**Exercise details**
Would you go through the records below and copy each line with the string "Unsere"?

(Raw data begins)

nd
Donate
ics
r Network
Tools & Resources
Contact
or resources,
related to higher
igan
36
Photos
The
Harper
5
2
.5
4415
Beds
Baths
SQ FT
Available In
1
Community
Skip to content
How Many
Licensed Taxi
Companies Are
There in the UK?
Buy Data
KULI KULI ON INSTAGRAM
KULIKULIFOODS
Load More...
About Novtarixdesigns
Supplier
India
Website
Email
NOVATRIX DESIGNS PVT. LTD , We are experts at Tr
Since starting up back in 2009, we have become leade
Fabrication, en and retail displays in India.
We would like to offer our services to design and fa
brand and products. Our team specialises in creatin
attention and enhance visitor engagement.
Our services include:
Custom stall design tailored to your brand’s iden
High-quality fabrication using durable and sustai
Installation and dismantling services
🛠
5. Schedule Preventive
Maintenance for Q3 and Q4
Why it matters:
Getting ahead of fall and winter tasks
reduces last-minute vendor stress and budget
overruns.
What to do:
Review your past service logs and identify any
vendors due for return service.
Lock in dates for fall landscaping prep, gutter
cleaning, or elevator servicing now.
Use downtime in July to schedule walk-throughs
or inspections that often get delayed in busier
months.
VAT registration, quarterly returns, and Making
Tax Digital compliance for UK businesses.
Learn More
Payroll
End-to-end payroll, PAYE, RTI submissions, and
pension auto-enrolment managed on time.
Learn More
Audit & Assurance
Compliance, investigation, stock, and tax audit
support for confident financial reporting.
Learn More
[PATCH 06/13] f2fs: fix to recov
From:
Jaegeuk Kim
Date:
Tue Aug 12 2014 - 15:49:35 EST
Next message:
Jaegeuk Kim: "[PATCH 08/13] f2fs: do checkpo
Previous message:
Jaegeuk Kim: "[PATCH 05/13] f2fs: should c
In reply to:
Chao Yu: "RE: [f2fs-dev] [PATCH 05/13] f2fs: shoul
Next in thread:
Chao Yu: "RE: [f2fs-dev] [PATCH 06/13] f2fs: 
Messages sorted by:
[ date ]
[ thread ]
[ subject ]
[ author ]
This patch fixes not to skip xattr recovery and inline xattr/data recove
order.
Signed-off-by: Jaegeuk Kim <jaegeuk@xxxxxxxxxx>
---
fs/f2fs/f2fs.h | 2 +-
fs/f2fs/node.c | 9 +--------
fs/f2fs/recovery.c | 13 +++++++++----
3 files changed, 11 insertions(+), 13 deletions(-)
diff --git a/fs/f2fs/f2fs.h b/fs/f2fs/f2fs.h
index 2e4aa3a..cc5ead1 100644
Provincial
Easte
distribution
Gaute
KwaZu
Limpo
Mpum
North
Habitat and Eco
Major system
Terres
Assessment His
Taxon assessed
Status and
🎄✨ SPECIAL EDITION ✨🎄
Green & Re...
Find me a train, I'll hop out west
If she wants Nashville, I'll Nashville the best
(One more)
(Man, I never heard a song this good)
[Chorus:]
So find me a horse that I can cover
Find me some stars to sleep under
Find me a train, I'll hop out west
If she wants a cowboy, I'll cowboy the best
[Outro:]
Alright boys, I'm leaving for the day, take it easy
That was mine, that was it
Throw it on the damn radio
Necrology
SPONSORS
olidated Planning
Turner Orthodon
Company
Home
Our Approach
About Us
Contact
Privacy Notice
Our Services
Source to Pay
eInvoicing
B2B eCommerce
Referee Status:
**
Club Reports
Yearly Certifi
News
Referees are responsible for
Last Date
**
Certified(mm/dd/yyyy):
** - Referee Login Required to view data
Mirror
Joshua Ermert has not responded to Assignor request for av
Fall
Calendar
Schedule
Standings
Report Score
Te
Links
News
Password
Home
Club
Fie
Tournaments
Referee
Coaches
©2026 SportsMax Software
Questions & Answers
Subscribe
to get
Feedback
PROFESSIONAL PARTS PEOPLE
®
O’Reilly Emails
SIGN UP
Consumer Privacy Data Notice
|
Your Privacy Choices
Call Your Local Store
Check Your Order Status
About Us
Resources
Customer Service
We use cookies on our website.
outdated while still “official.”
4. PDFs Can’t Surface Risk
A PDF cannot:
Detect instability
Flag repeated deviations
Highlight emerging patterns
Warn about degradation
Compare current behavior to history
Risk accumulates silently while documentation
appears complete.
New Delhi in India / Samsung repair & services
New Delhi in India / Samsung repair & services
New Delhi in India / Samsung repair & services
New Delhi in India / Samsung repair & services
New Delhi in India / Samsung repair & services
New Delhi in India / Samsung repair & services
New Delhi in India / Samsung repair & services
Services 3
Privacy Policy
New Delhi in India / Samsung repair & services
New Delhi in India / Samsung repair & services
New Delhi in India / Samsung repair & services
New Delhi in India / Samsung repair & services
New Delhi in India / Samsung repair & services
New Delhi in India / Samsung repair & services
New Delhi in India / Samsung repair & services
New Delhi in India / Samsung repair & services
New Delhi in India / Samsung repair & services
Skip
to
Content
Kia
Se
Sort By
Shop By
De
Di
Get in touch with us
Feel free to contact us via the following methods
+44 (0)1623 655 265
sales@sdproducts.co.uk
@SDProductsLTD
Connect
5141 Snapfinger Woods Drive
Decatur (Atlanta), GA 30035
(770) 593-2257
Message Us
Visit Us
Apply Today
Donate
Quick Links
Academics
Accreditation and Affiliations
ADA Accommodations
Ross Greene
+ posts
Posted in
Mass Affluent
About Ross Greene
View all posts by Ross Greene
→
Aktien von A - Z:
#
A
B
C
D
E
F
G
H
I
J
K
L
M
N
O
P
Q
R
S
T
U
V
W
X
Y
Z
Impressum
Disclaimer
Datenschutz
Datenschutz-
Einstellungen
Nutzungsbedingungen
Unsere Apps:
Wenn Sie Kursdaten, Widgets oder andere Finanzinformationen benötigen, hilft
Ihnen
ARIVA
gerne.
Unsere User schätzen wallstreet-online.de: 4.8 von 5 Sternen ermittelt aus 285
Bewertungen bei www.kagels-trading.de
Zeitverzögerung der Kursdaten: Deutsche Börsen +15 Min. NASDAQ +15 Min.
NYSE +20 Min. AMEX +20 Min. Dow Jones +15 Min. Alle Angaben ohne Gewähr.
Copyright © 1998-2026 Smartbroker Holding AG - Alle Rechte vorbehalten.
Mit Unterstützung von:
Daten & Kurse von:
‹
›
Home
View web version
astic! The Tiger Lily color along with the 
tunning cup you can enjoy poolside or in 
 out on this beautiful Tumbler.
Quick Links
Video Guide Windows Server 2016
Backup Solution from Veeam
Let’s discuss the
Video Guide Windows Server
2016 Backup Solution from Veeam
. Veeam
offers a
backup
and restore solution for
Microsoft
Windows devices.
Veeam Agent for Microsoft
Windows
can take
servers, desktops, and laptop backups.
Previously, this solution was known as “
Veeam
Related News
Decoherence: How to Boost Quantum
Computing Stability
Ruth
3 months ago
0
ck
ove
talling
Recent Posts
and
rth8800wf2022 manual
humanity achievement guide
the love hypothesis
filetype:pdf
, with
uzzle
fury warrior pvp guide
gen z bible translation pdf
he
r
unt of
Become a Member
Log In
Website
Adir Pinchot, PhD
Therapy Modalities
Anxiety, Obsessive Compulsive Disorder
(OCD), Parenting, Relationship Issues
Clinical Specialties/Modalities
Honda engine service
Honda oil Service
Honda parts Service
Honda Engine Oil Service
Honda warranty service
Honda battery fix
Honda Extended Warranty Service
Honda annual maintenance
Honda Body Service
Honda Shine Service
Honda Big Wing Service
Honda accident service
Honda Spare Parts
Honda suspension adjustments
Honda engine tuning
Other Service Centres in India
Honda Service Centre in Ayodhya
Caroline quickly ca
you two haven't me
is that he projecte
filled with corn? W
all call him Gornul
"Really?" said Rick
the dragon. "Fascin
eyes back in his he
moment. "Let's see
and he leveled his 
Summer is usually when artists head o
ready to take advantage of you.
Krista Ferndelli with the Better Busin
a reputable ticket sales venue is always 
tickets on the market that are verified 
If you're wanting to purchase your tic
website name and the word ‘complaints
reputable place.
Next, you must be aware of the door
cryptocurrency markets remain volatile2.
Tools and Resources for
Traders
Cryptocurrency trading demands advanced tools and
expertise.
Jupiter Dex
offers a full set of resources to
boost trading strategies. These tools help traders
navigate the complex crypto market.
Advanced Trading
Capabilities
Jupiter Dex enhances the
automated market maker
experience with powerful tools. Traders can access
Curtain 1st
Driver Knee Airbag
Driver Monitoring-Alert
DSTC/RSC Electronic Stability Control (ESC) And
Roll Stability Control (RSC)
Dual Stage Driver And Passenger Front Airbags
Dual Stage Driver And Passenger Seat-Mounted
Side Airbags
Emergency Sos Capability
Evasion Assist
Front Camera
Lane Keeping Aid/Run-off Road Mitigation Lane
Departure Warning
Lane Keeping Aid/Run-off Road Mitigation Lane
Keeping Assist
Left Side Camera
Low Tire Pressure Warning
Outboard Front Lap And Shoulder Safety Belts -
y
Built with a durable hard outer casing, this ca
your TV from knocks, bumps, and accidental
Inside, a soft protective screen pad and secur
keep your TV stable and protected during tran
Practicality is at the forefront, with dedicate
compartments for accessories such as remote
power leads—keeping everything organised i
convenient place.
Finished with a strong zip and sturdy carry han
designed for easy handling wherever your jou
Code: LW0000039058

(Raw data ends)

**Output**
Unsere Apps:
Unsere User schätzen wallstreet-online.de: 4.8 von 5 Sternen ermittelt aus 285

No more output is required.